In the second approach, instead of telling the job which datasets to build, we pass it all the parameters we have, and the job builds whatever datasets it can.

def main(params: Dict):
	for dataset_builder in [build_dataset1, build_dataset2, build_dataset3]:
		try:
			dataset_builder(**params)
		except TypeError: # Error we get if arguments are missing
			print(f"Skipping job {job.__name__} due to missing parameters")

These are pretty different approaches, representing two poles of design – let’s call them explicit and pass-through. (In between versions exist too, but let’s ignore them for now.) What are some tradeoffs between them?

  • In the explicit version, code calling the job needs to know about the different datasets and parameters. This makes it tightly coupled to the details of the build_dataset functions, or at least their signatures. In the pass-through approach, the calling code can just submit the job to a scheduler – it doesn’t know anything about those functions, and doesn’t need to change when we modify them.

  • Similarly, the build_dataset functions all have different signatures, making it hard to abstract over them and requiring us to change the job code if the functions ever change. In the pass-through approach, we can call them all in the same way, and only need to change the job code if we add or remove a dataset.

  • In the first version, it’s easier to be explicit about exactly which datasets we want, and to fail loudly if one or more can’t be created. In the second, our intentions for which datasets to make aren’t found anywhere in the code, and it’s easier to quietly fail, leading to a downstream error.

In short, the explicit version is a bit safer , but suffers from excess coupling – we have to update many more parts of the code when things change.

I went with the pass-through approach. Why?

First, the safety offered by the explicit approach consists entirely of failing earlier. This is a good thing, but in my use case the pipeline takes about 10 minutes for the workers to start up, but then each job runs relatively quickly. In the explicit approach, we’ll get a loud failure right around when the workers spin up, which means 10 minutes in. In the pass-through approach, we get that failure about 12 minutes in. So the extra safety is pretty marginal in this case.

(If we were submitting to an always-running cluster, the extra safety would be much more valuable, because the failure times might look more like 30 seconds and 150 seconds, meaning the first gives us a 5x faster feedback loop instead of just a 20% improvement.)

Next, I expected the explicit version to give us a bunch of extra failures – since a common change would have to modify 3 parts of the code instead of 1, the odds that I would make a mistake were pretty high, and this mistake would result in a loud failure 10 minutes in.

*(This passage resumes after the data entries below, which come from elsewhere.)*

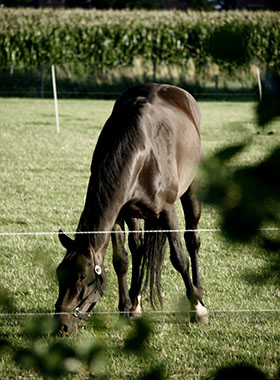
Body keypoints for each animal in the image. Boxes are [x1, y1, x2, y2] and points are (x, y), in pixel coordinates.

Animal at [55, 83, 208, 336]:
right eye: (59, 273)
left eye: (83, 276)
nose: (62, 326)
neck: (142, 151)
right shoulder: (119, 214)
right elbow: (122, 260)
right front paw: (126, 309)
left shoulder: (168, 211)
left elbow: (179, 258)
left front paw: (197, 308)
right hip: (134, 213)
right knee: (138, 248)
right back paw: (136, 303)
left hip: (192, 191)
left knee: (192, 240)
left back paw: (199, 293)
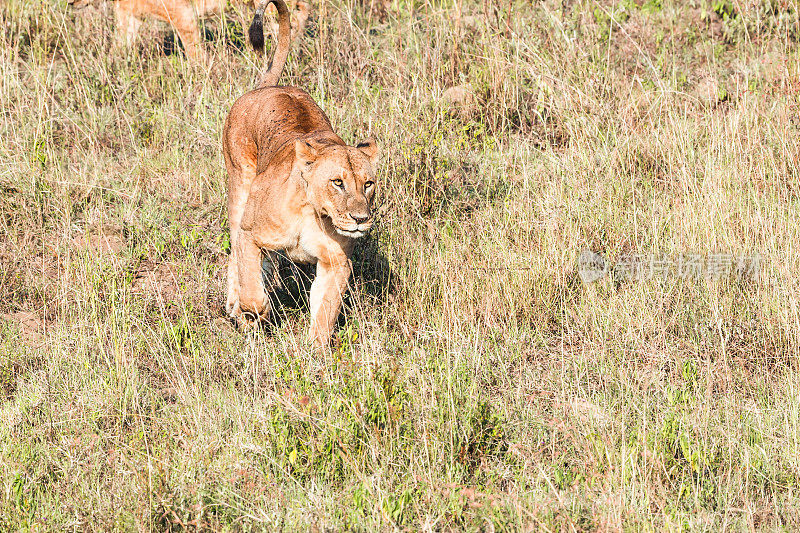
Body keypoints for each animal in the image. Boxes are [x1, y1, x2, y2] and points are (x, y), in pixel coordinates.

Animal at [220, 0, 380, 344]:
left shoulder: (336, 262)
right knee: (236, 254)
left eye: (368, 184)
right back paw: (235, 305)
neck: (313, 212)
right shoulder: (251, 233)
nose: (361, 219)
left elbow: (325, 312)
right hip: (239, 184)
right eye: (338, 182)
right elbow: (251, 286)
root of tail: (269, 85)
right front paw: (252, 313)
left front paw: (315, 353)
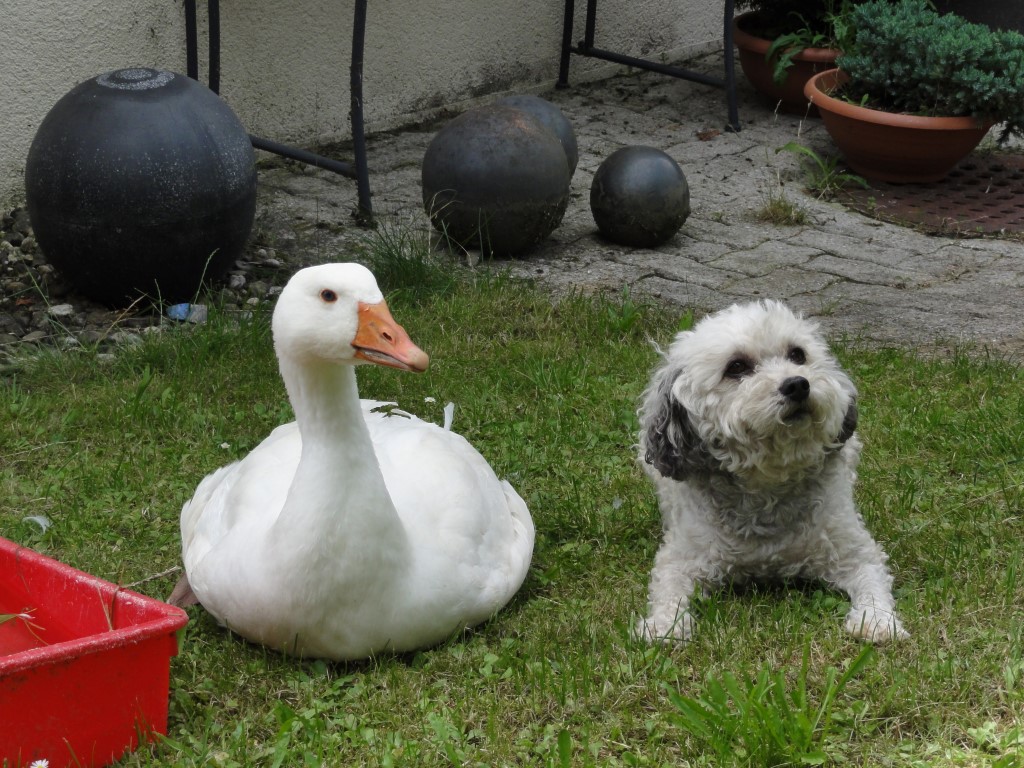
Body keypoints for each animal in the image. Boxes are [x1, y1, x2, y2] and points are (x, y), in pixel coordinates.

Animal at [636, 300, 907, 643]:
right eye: (736, 367)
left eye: (798, 355)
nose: (798, 384)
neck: (768, 485)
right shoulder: (681, 557)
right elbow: (668, 589)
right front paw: (664, 626)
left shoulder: (854, 551)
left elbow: (872, 581)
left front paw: (877, 620)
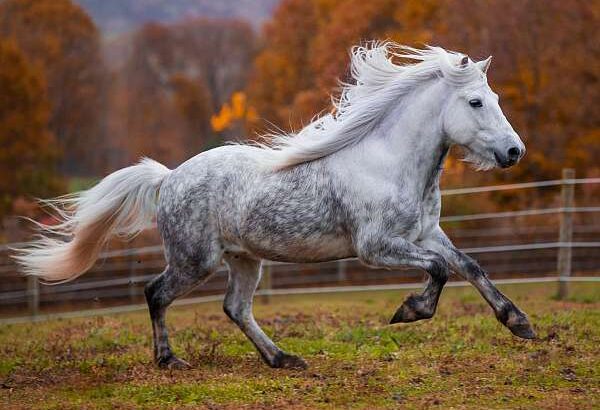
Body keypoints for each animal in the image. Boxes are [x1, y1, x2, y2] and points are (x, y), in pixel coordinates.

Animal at [14, 43, 532, 370]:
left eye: (494, 97)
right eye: (476, 101)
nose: (514, 152)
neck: (389, 163)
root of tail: (170, 177)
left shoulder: (426, 234)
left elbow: (468, 265)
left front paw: (519, 323)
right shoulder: (377, 247)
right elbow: (440, 271)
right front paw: (408, 311)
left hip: (244, 259)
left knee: (235, 308)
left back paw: (283, 359)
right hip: (194, 260)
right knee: (156, 294)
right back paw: (170, 360)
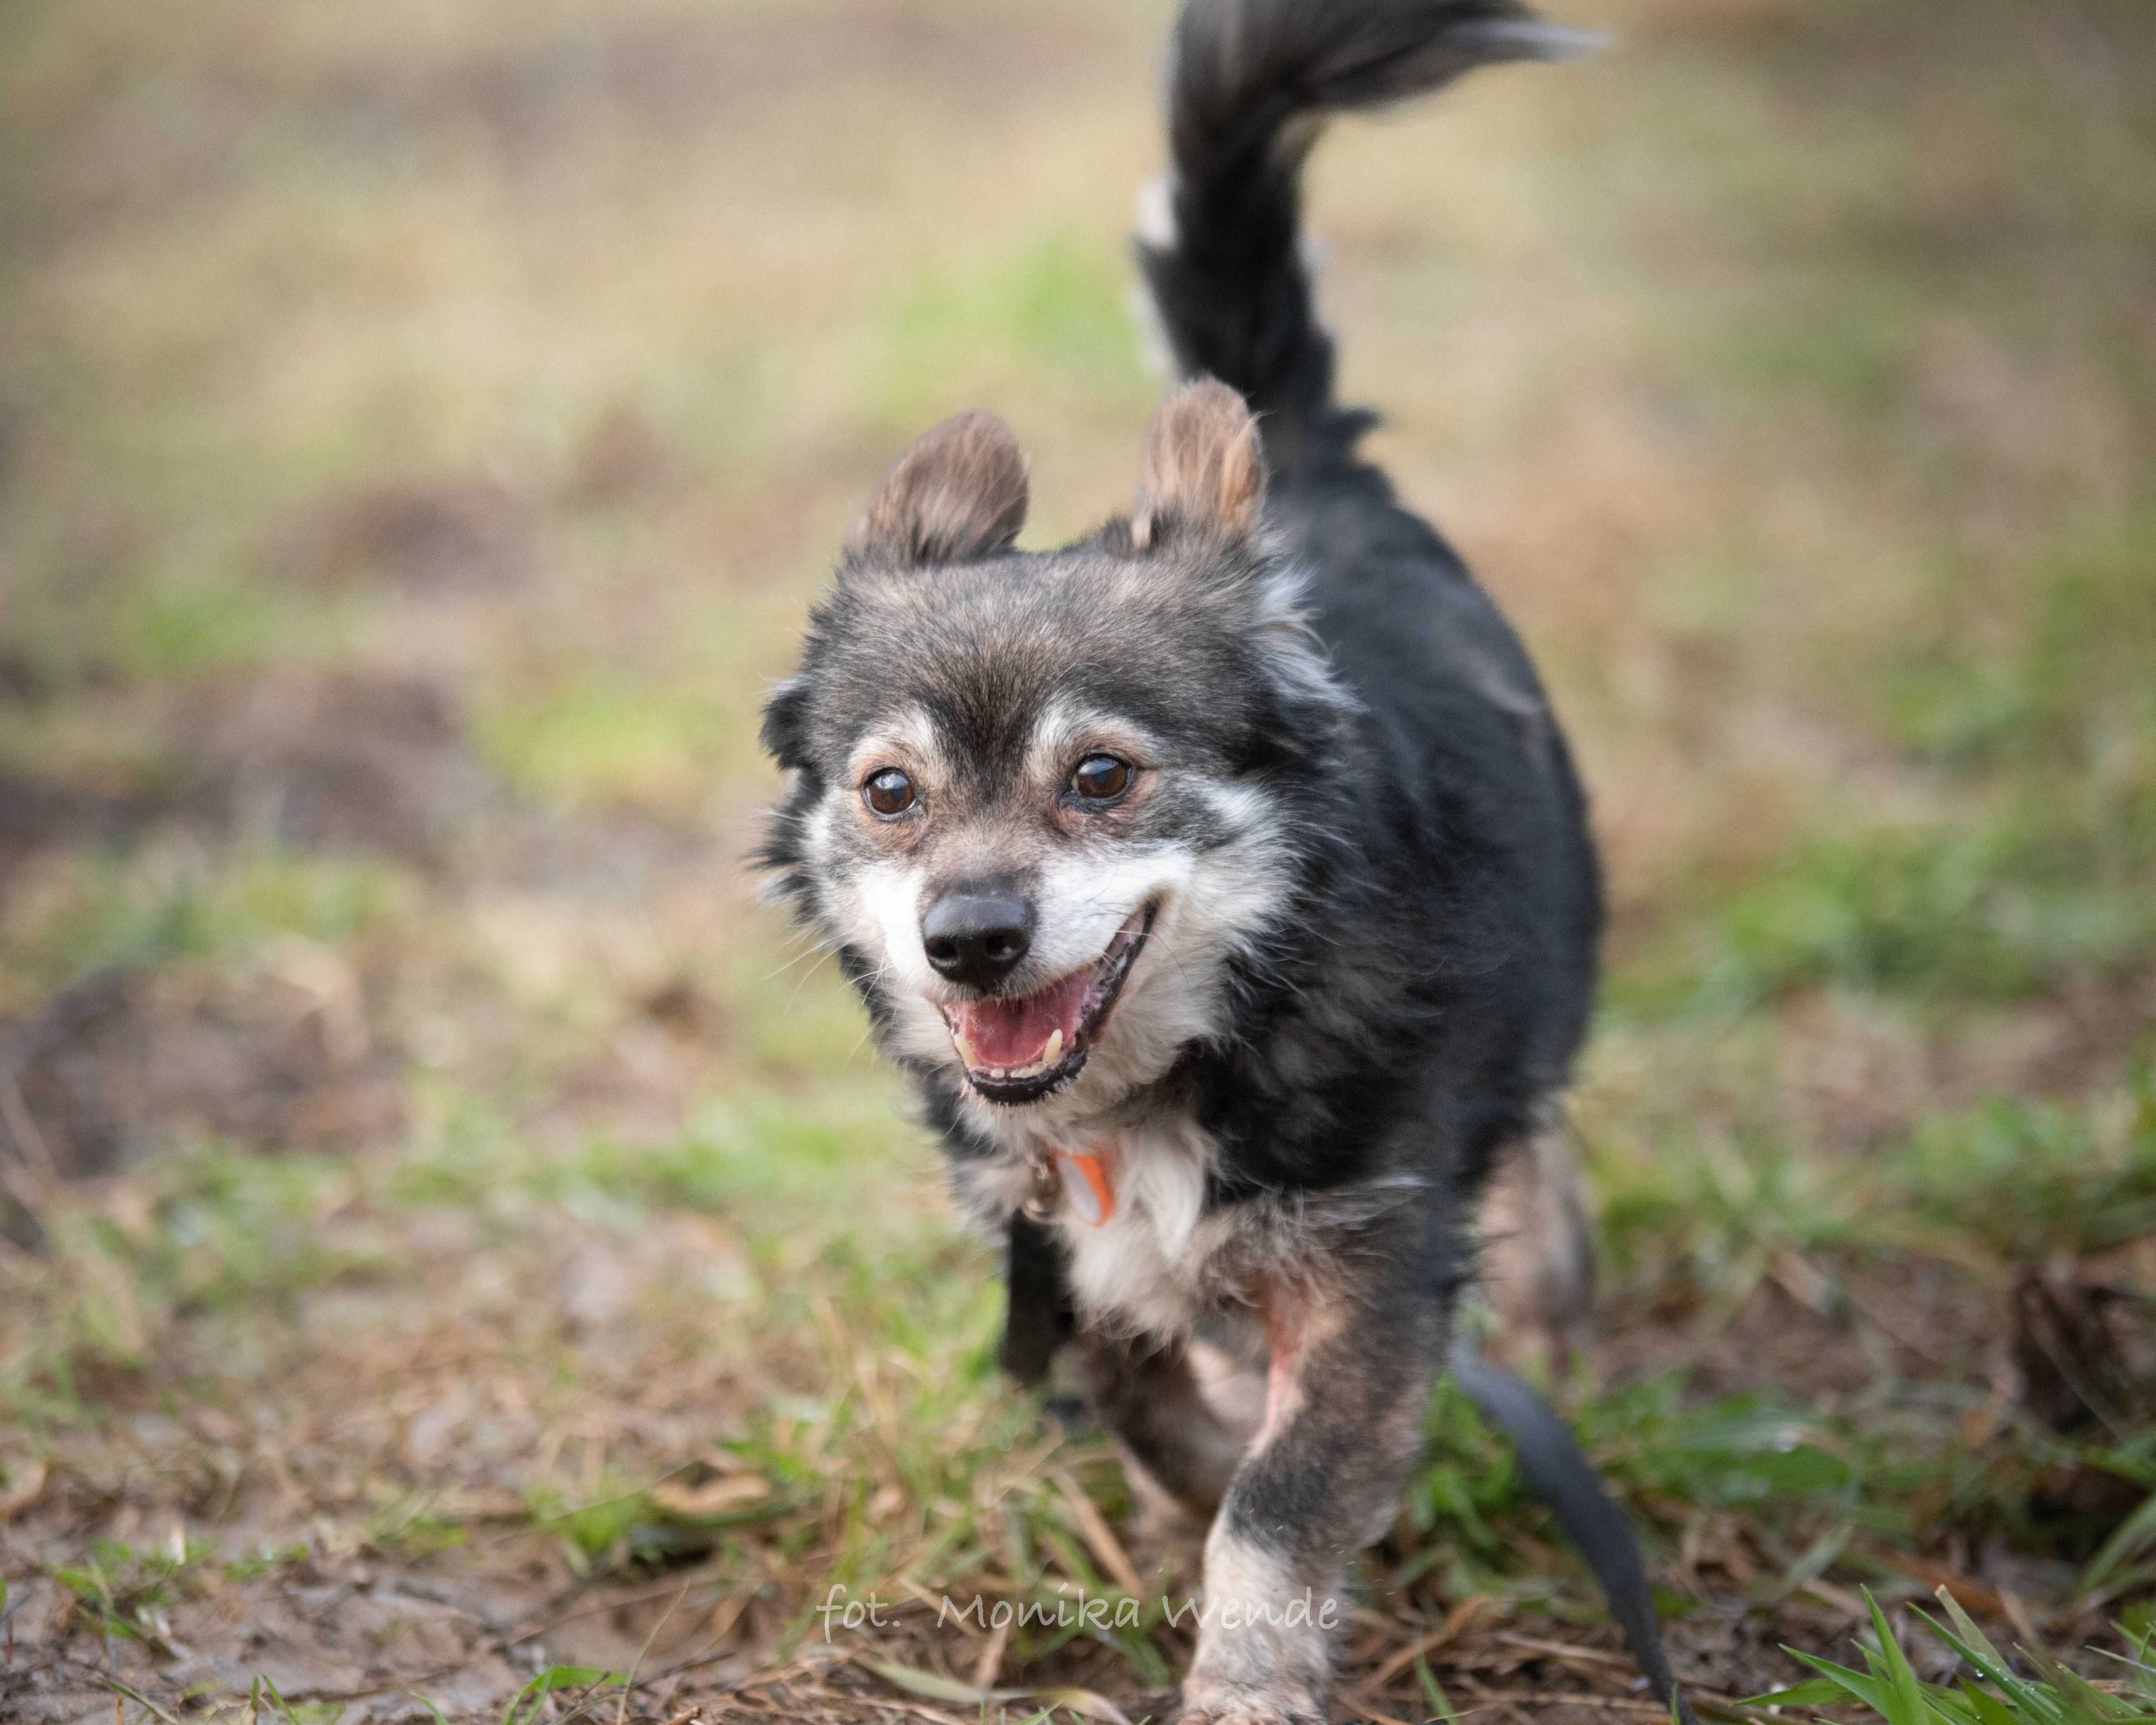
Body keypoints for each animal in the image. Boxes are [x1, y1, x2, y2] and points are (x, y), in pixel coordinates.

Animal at [767, 6, 1612, 1716]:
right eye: (891, 792)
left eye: (1101, 777)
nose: (968, 937)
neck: (1178, 1066)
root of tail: (1322, 475)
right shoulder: (1053, 1249)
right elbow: (1146, 1408)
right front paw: (1208, 1445)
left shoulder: (1368, 1257)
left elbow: (1278, 1505)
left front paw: (1246, 1679)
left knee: (1541, 1124)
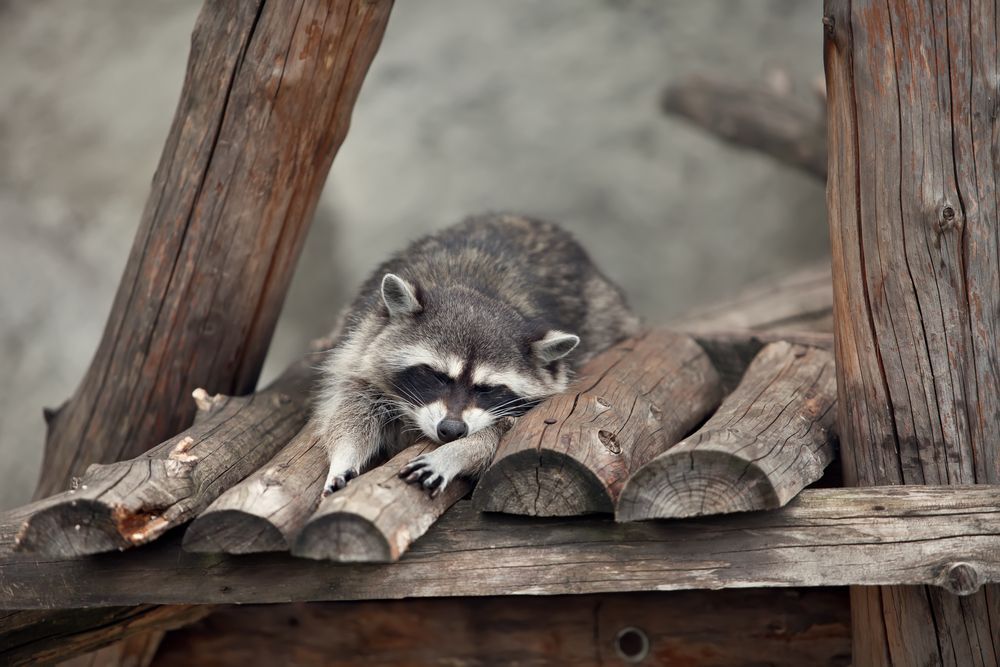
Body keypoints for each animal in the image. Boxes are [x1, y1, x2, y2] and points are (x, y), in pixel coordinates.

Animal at [315, 213, 640, 497]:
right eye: (437, 376)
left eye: (487, 388)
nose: (451, 430)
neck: (478, 292)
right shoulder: (361, 347)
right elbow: (352, 408)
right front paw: (344, 457)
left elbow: (495, 436)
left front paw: (457, 453)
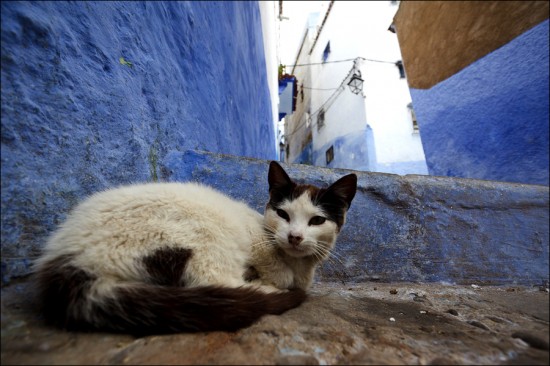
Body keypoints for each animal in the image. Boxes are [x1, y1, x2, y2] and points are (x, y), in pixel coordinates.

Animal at [33, 162, 358, 336]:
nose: (294, 236)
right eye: (283, 214)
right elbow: (273, 265)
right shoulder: (253, 236)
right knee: (218, 284)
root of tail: (65, 257)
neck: (300, 265)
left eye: (317, 220)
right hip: (203, 234)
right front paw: (277, 276)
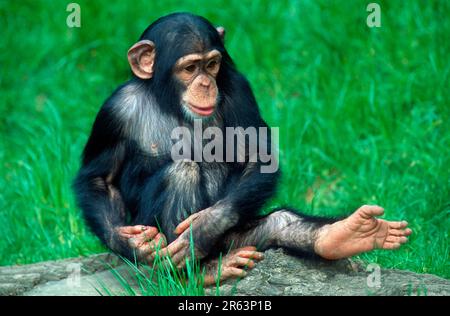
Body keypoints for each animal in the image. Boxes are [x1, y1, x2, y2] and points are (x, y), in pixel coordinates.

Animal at [73, 12, 412, 284]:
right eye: (189, 68)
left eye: (212, 64)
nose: (206, 84)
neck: (170, 103)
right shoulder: (114, 112)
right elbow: (98, 179)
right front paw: (129, 243)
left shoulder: (239, 89)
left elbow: (258, 158)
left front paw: (204, 227)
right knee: (181, 172)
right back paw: (200, 274)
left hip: (236, 237)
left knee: (276, 224)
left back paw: (348, 235)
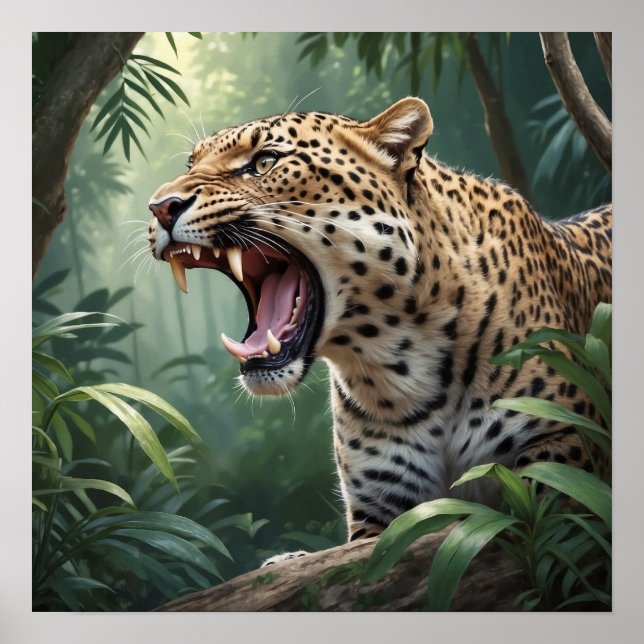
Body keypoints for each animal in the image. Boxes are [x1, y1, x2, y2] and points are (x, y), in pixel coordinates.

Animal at [147, 97, 612, 563]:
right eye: (191, 163)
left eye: (264, 162)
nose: (160, 207)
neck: (397, 364)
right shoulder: (380, 512)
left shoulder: (558, 449)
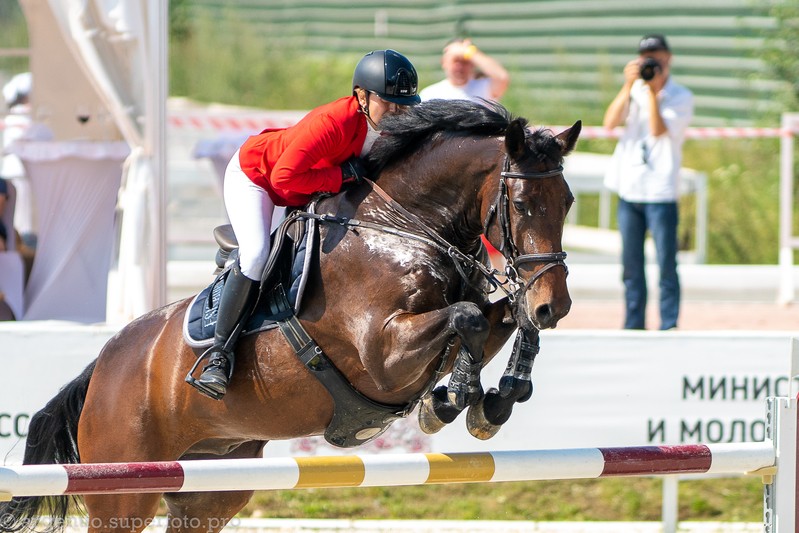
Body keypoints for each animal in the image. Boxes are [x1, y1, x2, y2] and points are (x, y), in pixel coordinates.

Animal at [3, 101, 584, 532]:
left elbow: (502, 318)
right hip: (121, 491)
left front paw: (497, 398)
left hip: (210, 489)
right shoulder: (382, 353)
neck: (403, 225)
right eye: (523, 204)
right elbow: (468, 319)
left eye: (569, 202)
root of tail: (102, 366)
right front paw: (451, 400)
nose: (555, 306)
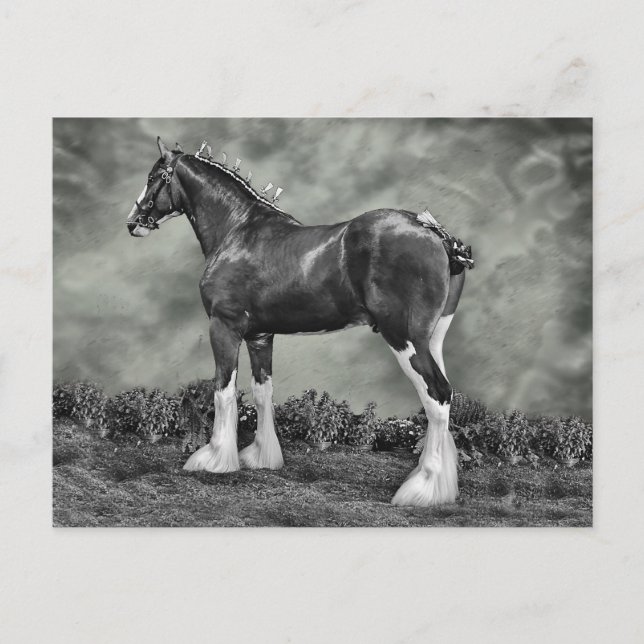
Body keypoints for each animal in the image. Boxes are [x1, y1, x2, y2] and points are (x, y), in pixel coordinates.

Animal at [126, 137, 474, 507]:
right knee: (443, 396)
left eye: (153, 177)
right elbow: (262, 392)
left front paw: (215, 458)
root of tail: (437, 236)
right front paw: (261, 457)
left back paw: (421, 488)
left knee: (436, 396)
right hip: (431, 340)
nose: (133, 222)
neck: (237, 231)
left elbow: (224, 390)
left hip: (404, 339)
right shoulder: (260, 336)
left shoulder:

(If this could be easily statically type checked and give us a compile-time error instead of a runtime error, that would would be a big point in favor of the explicit approach.)

Last, the the cost of having smart calling code was quite high for us – since our scheduler (AWS Batch) could only handle logic of the form “run job 2 after job 1”, it meant that I would essentially need to run another coordinating process, that would duplicate some but not all of the work of the scheduler. This adds another moving part that can fail, and ties up a development machine.

(If we had already been using a more capable scheduling framework like AirFlow, this wouldn’t be a big deal. But the one-time cost of setting up such a framework is pretty high, and I didn’t think it was worth it.)